Neurobiology researchers Jeong Sook Kim-Han and Karen O’Malley, PhD, found evidence of a specific vulnerability in nerve cells affected by Parkinson’s disease.
Dopamine is involved in brain cell communications including the signals that control movement. As Parkinson’s kills the dopamine-producing cells, patients begin to develop tremors, problems moving and other symptoms.
The new research shows that a drug known to damage dopamine-producing nerve cells and mimic Parkinson’s disease does so by rapidly damaging cellular energy generators called mitochondria. This damage impairs the ability of mitochondria to circulate around the cell as they normally would. As a result, axons, the extended arms nerve cells use to send messages, wither; a few days later, the body or main portion of the cell also dies.

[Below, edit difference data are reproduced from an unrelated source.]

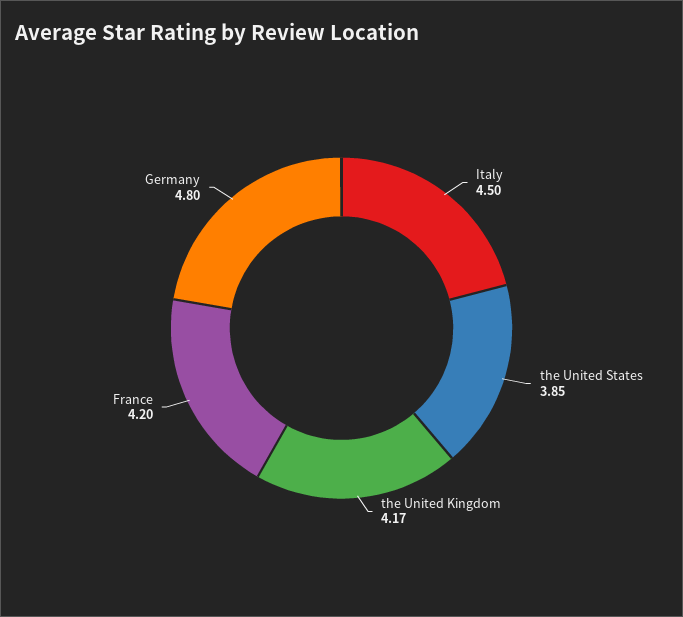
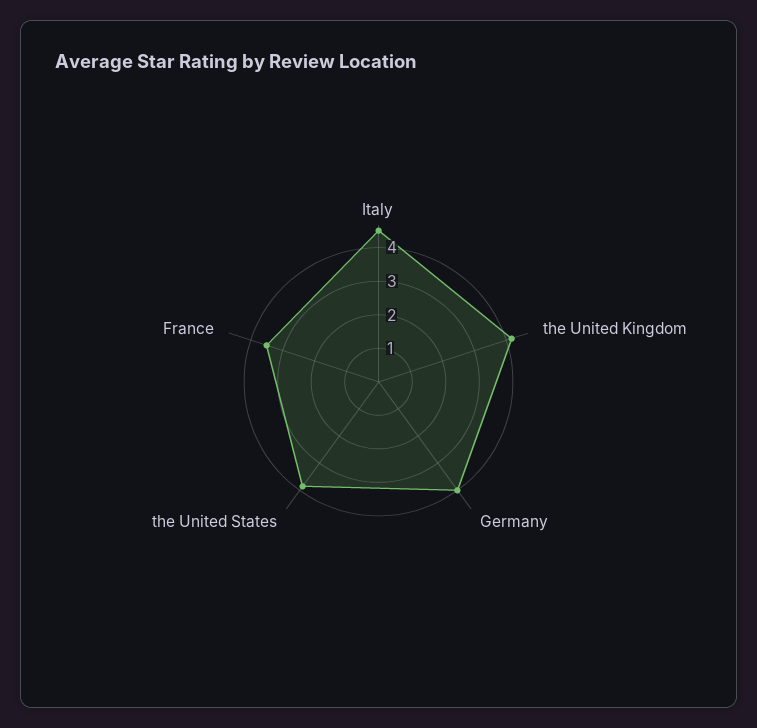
  {
    "Italy": 4.5,
    "the United States": 3.85,
    "the United Kingdom": 4.17,
-   "France": 4.2,
+   "France": 3.5,
-   "Germany": 4.8
+   "Germany": 4
  }

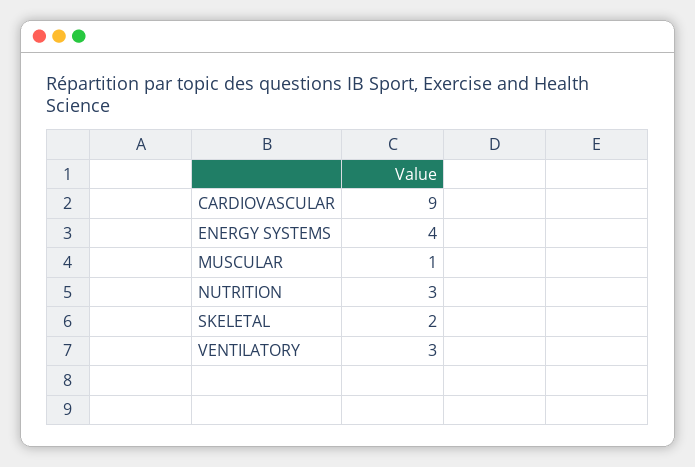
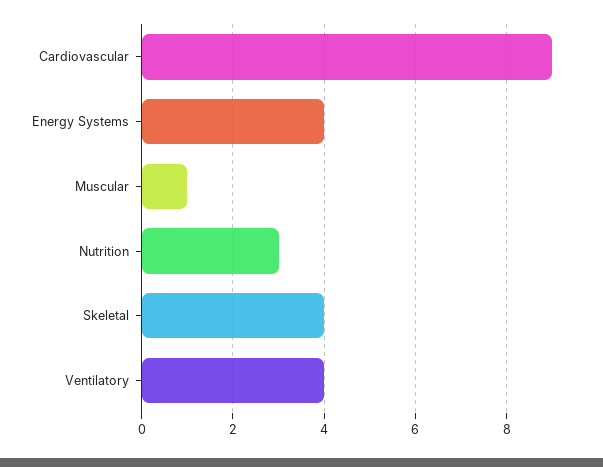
  {
    "CARDIOVASCULAR": 9,
    "ENERGY SYSTEMS": 4,
    "MUSCULAR": 1,
    "NUTRITION": 3,
-   "SKELETAL": 2,
+   "SKELETAL": 4,
-   "VENTILATORY": 3
+   "VENTILATORY": 4
  }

“Much of the research into Parkinson’s disease treatments is focused on saving the bodies of these cells, but our results suggest that keeping axons healthy also is essential,”says Karen O’Malley, PhD, of Washington University School of Medicine in St. Louis. “When axons die back, dopamine is no longer delivered to the neurons that need it. The cell body also has fewer connections to other cells, and it needs those connections to survive.”

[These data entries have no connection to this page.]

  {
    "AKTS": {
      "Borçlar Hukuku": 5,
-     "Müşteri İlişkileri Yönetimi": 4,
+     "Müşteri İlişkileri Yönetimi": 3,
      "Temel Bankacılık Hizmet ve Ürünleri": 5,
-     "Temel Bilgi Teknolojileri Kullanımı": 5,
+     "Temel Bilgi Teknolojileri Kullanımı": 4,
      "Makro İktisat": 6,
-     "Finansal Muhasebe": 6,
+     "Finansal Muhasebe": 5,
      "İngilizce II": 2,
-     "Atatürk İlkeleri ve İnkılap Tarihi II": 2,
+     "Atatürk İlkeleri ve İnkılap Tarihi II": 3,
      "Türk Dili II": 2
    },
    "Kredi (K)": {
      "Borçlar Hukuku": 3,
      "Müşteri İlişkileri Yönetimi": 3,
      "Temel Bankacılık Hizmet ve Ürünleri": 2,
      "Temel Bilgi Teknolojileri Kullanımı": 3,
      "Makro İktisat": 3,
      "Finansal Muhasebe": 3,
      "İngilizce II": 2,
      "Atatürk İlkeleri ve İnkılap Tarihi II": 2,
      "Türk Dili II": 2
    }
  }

The results were published May 11 in The Journal of Neuroscience.
Many processes and facilities for cellular maintenance are in the body of the nerve cell, and their products sometimes have to travel a significant distance to reach the axon’s end.
“If you think, for example, about one of your peripheral nerves, the cell body is located in the spinal column, but some of the axons extend as far as your big toe,” says O’Malley, professor of neurobiology. “That’s like the cell body sits in an office in St. Louis and the end of the axon is in Chicago.”
O’Malley compares the axon’s system for transporting supplies to a railroad. Mitochondria are part of the railroad’s cargo. They supply the energy that allows the axon to do its work.
For the study, O’Malley gave cultured mouse nerve cells a toxin called MPP+ that causes Parkinson’s-like symptoms.
“MPP+ is a derivative of a synthetic form of heroin developed in California in the early 1980s,” O’Malley says. “It came to scientists’ attention when teenage abusers of the drug went to the hospital with Parkinson’s disease symptoms.”
O’Malley found that the toxin stopped the movement of mitochondria in the axon in 30 minutes. The railroad still functioned, shipping other cargo to the end of the axon. But most mitochondria either stopped moving or were headed for the cell body instead of the axon.
O’Malley suspected that this meant the mitochondria were damaged by the changes caused by the toxin and being shipped back to the cell body for repair. Additional tests supported this theory, showing that the mitochondria had lost their ability to maintain their membrane potential, a measure of mitochondrial fitness.
The specificity of this toxin for dopamine-producing cells is reinforced by the finding that other types of nerve cells did not have problems transporting mitochondria after toxin exposure. In a comparison between different nerve cell types, O’Malley found mitochondria in dopamine-producing nerve cells are smaller in size and travel three times slower. But she can’t yet definitively say that these distinctions play a role in the problems caused by the toxin.
Scientists screened several compounds to see if they could block the toxin’s effects. Only two antioxidants worked, glutathione and N-acetyl cysteine. The latter compound has already been shown to be effective in animal models of Parkinson’s disease and is used as a treatment for other disorders in patients.
O’Malley is currently studying whether two genes linked to Parkinson’s disease affect mitochondria damaged by the toxin.
“We’re going to continue to look for specific differences in these cells that might help scientists develop better treatments,” O’Malley says.
Kim-Han JS, Antenor-Dorsey JA, O’Malley KL. The Parkinsonian mimetic, MPP+, specifically impairs mitochondrial transport in dopamine axons. The Journal of Neuroscience, May 11, 2011.
Funding from the National Institutes of Health (NIH), the National Institutes of Health Neuroscience Blueprint Core Grant and the Bakewell Family Foundation supported this research.
Washington University School of Medicine’s 2,100 employed and volunteer faculty physicians also are the medical staff of Barnes-Jewish and St. Louis Children’s hospitals. The School of Medicine is one of the leading medical research, teaching and patient care institutions in the nation, currently ranked fourth in the nation by U.S. News & World Report. Through its affiliations with Barnes-Jewish and St. Louis Children’s hospitals, the School of Medicine is linked to BJC HealthCare.